Rawlinson reiterated Monday that the company would raise capital “opportunistically.” He said the company's current funding now secures its capital through 2026, before launching a new midsize platform later that year.

“This is exactly what was expected. It's exactly according to the playbook. It shouldn't have been a surprise to anyone,” he said. “And why did I choose this moment? Because I didn't want to drag it out to the end, because it wasn't necessary.”

Lucid shares fell about 18% on Thursday following the announcement, marking the worst daily drop for the company since December 2021.

Rawlinson said Lucid is currently in a highly capital-intensive investment period as it expands its only U.S. factory in Arizona; builds a second plant in Saudi Arabia; is preparing to launch its second product, an SUV called Gravity; develops its next-generation propulsion system; and develops its retail and service network.
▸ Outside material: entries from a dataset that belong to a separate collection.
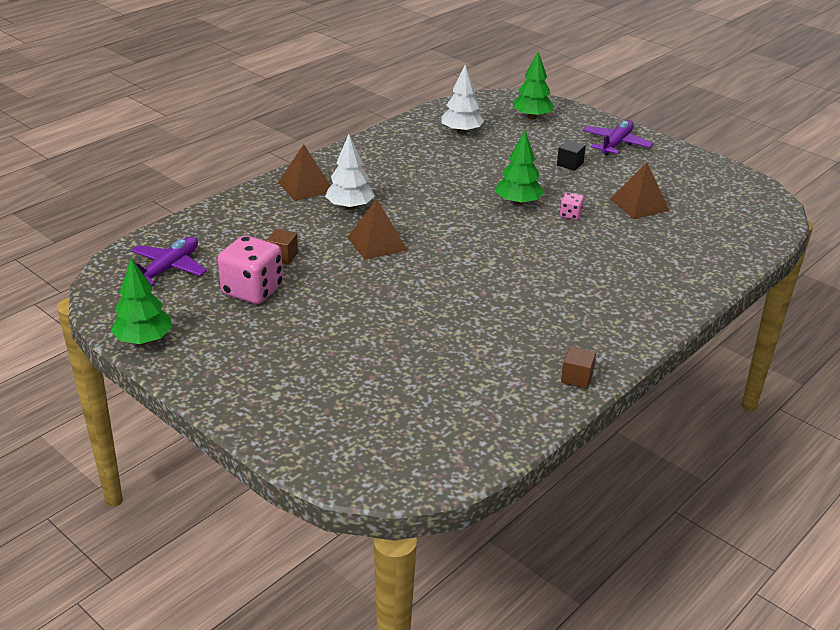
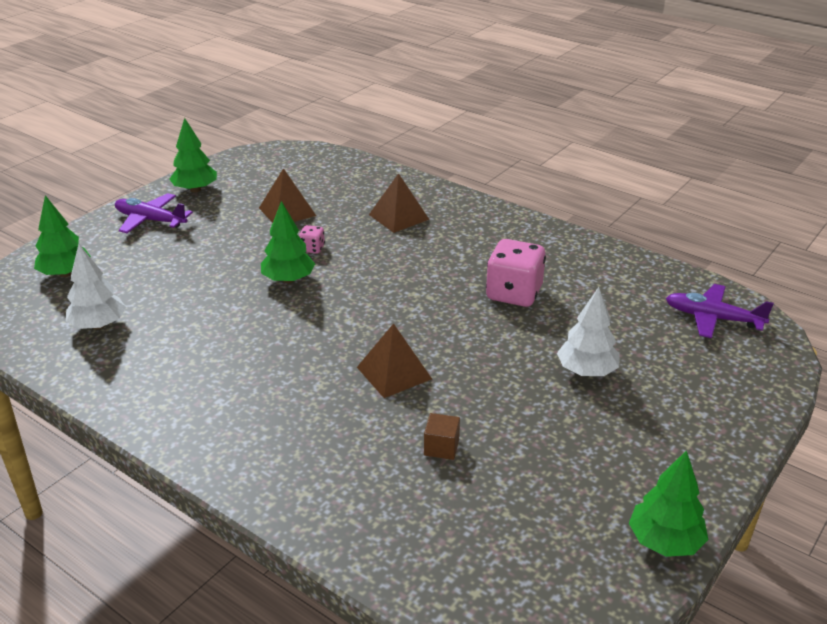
camera: 95 degrees left, 0 degrees up
(168, 269) = (500, 556): purple plane -> purple plane (712, 318)
(252, 290) = (525, 462): pink dice -> pink dice (514, 293)
(305, 187) = (254, 451): brown pyramid -> brown pyramid (399, 217)
(350, 207) = (309, 403): white tree -> white tree (586, 371)
(570, 164) = (197, 248): black cube -> none
(577, 377) = (584, 247): brown cube -> none
(676, 162) = (195, 190): none -> green tree

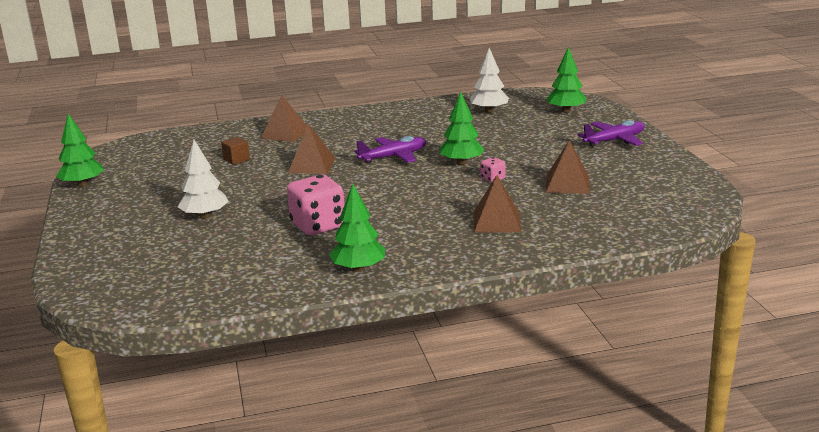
camera: 130 degrees right, 10 degrees down
(195, 190) = (653, 162): green tree -> green tree (358, 269)
(317, 459) = (285, 133): none -> brown pyramid
(712, 318) = (152, 286): purple plane -> purple plane (394, 157)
“Those five categories are the long-term investment for the future that we're making now,” Rawlinson said. “Do we have to reduce costs with every car we make? Absolutely.”

Wednesday's announcement was made in conjunction with plans for Lucid's majority shareholder and PIF affiliate, Ayar Third Investment Co., to purchase more than 374.7 million Lucid common shares to maintain its ownership of about 59% of the company.

This transaction is called pro rata, and it allows an investor like PIF to participate in future financing rounds and retain their ownership interest. It's something the PIF has routinely done with Lucid.

Individual investors were probably concerned about share dilution following the move, but Rawlinson said continued support from the PIF should be seen as a positive.

“I think it's been misinterpreted and misinformed,” Rawlinson said. “The rule is to prorate. If we didn't do that, it would surely be a sign that the PIF was losing faith in us.”

Lucid said last week that the public offering was expected to raise about $1.67 billion, with a 30-day option for underwriter BofA Securities to also buy up to nearly 39.37 million additional Lucid common shares.

Lucid has reported record deliveries in 2024 of its current model, an all-electric sedan called the Air. The company expects to produce 9,000 vehicles this year. Production of its Gravity SUV is expected to begin later this year.

However, Lucid's sales and financial performance have not scaled as quickly as expected due to higher costs, slower-than-expected demand for electric vehicles, and marketing and awareness issues for the company.